» EXTRAHIERTER TEXT:

***

Beitragvon Nanna » So 29. Apr 2012, 16:31

Lasst uns mal beim Thema bleiben.

laie hat geschrieben:welche Argumente hast du denn für deine Behauptung gebracht, daß deine und meine Kultur nicht seit 1700 Jahren durch das Christentum geprägt wird.

Wie ich schon angeführt habe: Das Problem besteht hier in der überstrapazierten Erweiterung eines Begriffs. Du erschlägst hier zwei Jahrtausende Kulturgeschichte mit einem einzelnen Faktor und schreibst dem im Grunde die Urheberschaft an sämtlichen Entwicklungen in diesem Zeitraum zu. Dabei dürfte das, was genuin christlich ist ein überschaubarer Teil sein. Natürlich wurde früher wegen des christlichen Leitmotivs so ziemlich alles auf irgendeine Weise in Bezug zum Christentum gesetzt. Das heißt aber nicht, dass jede Idee, die ein Christ in den letzten 2000 Jahren hatte, deshalb das Prädikat christlich verdient hat. Es muss schon eine stringente Ableitung aus spezifisch christlichen Inhalten geben.

Daher müsste am Anfang jeder Überlegung erstmal stehen, was spezifisch christliche Inhalte überhaupt sind. Klar sollte sein: Alles, was es vor dem Christentum gab, fällt schonmal raus, da es per definitionem keinen Effekt geben kann, der vor seiner Ursache auftritt.
Ebenso bin ich der Meinung, dass Innovationen, die zwar im zeitlichen und geografischen Umfeld des Christentums entstanden und im Laufe der Jahrhunderte von ihm aufgesogen wurden, nicht als christliche Ideen gelten können, allenfalls im sehr schwachen Sinne.
Damit wird der Kanon der christlichen Ideen schonmal deutlich zurechtgestutzt auf einen Kernbereich, der mit Christentum auch tatsächlich etwas zu tun hat.

laie hat geschrieben:Ich habe das Beispiel des Personenkonzepts, der Heilserwartung, des Protestantismus und Kapitalismus gebracht.

Was meinst du mit dem Personenkonzept genau?

Heilserwartung - guter Versuch, aber das ist nicht genuin christlich. Millenialismus und Heilslehren gab es schon vor dem Christentum und du kannst nicht eine Idee als christlich ausgeben, die das Christentum auch nur woanders zusammengeklaut hat. Wo ich zustimmen würde, ist, dass das Christentum die erste große Religion war, die das Heil so richtig groß rausgebracht hat. Aber nur weil Westinghouse einer der ersten Glühbirnenhersteller war, waren es trotzdem Erfinder wie Edison, die das Ding erfunden haben und nicht dieser Konzern.

***

» ZU BEARBEITENDES MATERIAL:

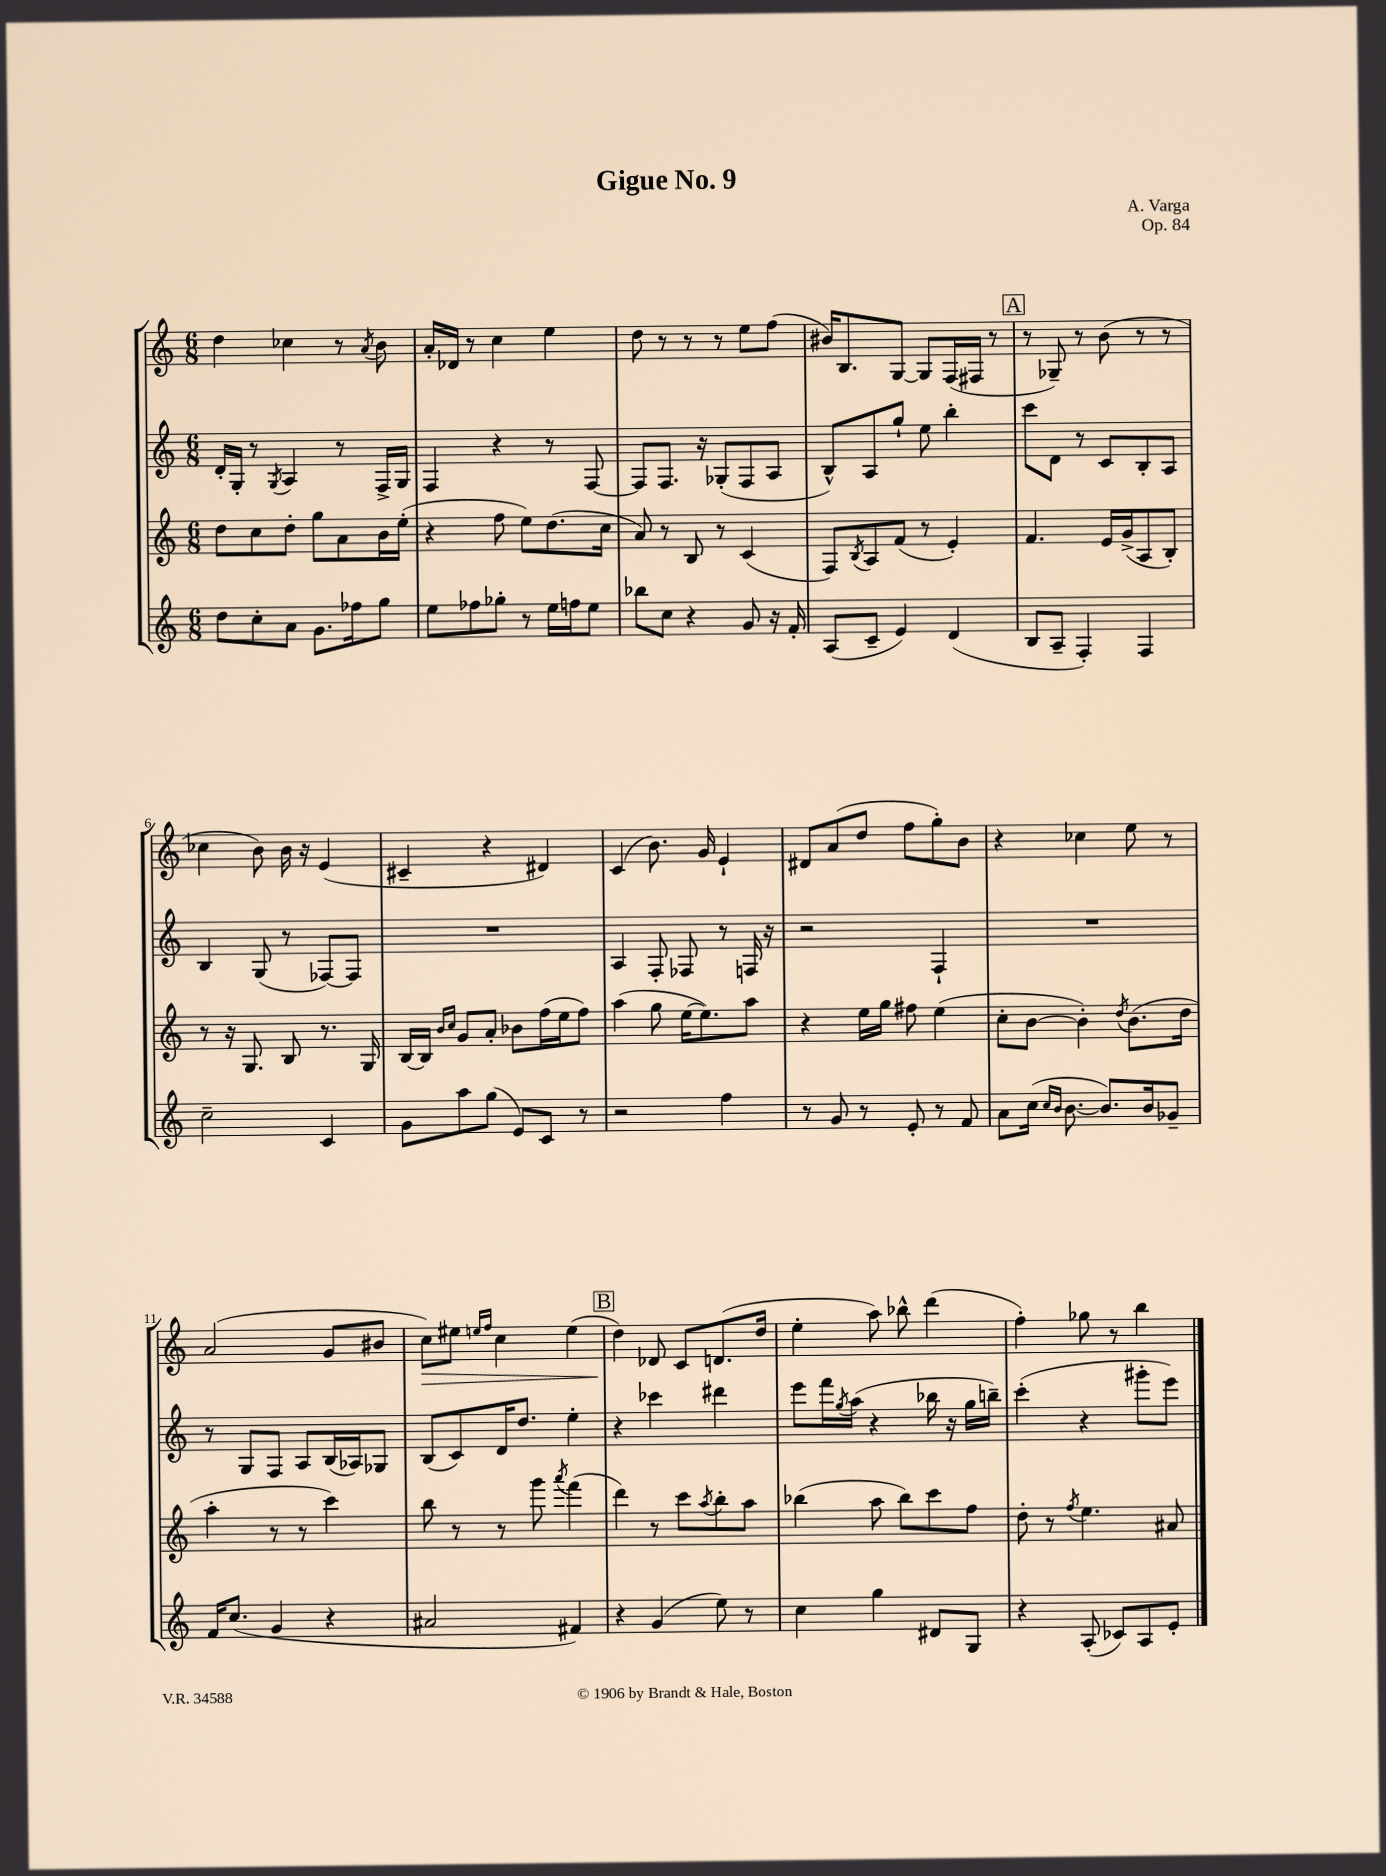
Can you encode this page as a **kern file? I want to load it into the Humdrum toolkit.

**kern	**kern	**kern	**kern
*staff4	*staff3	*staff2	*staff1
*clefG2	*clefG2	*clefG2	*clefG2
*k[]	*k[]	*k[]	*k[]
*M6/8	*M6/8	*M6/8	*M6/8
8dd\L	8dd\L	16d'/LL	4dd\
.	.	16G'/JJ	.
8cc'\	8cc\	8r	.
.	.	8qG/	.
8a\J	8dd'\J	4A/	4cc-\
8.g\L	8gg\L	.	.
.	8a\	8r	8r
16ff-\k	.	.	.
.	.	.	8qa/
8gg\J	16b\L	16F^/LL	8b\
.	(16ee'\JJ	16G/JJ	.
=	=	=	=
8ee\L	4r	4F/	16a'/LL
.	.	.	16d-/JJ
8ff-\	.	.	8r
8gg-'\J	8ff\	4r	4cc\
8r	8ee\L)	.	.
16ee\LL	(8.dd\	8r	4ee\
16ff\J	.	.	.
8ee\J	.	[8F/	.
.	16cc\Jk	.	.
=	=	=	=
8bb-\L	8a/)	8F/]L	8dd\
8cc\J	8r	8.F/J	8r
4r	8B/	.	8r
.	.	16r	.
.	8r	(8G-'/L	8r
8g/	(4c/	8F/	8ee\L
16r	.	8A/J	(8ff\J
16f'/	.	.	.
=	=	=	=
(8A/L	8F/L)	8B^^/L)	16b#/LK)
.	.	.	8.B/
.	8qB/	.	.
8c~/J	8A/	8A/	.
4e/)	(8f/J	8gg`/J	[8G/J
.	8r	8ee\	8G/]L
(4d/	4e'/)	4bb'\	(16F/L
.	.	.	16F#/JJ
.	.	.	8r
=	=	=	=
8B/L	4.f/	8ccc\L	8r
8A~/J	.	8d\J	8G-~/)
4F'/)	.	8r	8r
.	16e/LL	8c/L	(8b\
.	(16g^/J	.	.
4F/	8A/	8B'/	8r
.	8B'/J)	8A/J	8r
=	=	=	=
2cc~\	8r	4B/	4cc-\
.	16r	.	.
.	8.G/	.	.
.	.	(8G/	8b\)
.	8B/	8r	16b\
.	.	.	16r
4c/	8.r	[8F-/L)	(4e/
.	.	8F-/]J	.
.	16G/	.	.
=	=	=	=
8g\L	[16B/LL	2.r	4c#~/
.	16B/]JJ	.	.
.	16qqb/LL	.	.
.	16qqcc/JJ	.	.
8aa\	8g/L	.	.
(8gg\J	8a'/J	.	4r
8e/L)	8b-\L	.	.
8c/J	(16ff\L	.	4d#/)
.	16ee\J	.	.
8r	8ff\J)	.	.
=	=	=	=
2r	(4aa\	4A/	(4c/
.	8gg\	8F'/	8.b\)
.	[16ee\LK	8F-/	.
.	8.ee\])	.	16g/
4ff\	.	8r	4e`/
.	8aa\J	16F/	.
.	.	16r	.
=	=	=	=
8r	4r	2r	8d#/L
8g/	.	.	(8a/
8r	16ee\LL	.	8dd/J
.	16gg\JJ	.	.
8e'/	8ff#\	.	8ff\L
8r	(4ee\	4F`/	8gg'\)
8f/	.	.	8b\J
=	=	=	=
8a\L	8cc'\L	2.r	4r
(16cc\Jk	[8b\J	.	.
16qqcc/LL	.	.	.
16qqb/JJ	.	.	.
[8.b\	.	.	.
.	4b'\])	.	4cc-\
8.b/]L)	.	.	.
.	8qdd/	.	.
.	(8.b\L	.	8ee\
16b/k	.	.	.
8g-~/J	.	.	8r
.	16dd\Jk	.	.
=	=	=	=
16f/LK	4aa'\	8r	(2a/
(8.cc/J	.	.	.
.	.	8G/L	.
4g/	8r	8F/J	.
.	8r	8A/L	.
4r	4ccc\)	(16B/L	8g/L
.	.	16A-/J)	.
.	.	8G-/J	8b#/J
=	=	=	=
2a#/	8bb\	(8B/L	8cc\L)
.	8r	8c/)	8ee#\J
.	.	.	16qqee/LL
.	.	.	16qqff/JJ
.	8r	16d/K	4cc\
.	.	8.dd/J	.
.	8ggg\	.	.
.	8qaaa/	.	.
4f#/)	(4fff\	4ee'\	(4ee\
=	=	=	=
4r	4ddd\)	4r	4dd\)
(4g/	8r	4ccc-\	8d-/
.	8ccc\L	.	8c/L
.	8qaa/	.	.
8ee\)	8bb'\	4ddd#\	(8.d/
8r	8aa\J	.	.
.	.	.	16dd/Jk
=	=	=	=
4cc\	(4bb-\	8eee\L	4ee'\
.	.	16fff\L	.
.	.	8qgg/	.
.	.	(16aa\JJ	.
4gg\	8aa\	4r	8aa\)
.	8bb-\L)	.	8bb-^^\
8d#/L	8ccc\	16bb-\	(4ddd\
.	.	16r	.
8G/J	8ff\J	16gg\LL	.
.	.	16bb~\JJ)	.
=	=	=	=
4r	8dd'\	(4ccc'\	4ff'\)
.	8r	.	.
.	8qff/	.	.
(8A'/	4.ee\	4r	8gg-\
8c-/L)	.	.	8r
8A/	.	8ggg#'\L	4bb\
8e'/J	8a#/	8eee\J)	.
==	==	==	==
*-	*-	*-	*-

***

» DEINE AUFGABEN:
1) Wiederhole aus dem Forenbeitrag über die christliche Prägung der Kultur wortgetreu den Abschnitt von „Ebenso bin ich“ bis einschließlich „und Kapitalismus gebracht.“.
2) Suche aus der Auflistung jede Zeile heraus, in der die Zeichenfolge „kern“ vorkommt, und gib sie unverändert wieder.

» ERWARTETE ERGEBNISSE:
1)
Ebenso bin ich der Meinung, dass Innovationen, die zwar im zeitlichen und geografischen Umfeld des Christentums entstanden und im Laufe der Jahrhunderte von ihm aufgesogen wurden, nicht als christliche Ideen gelten können, allenfalls im sehr schwachen Sinne.
Damit wird der Kanon der christlichen Ideen schonmal deutlich zurechtgestutzt auf einen Kernbereich, der mit Christentum auch tatsächlich etwas zu tun hat.

laie hat geschrieben:Ich habe das Beispiel des Personenkonzepts, der Heilserwartung, des Protestantismus und Kapitalismus gebracht.

2)
Can you encode this page as a **kern file? I want to load it into the Humdrum toolkit.
**kern	**kern	**kern	**kern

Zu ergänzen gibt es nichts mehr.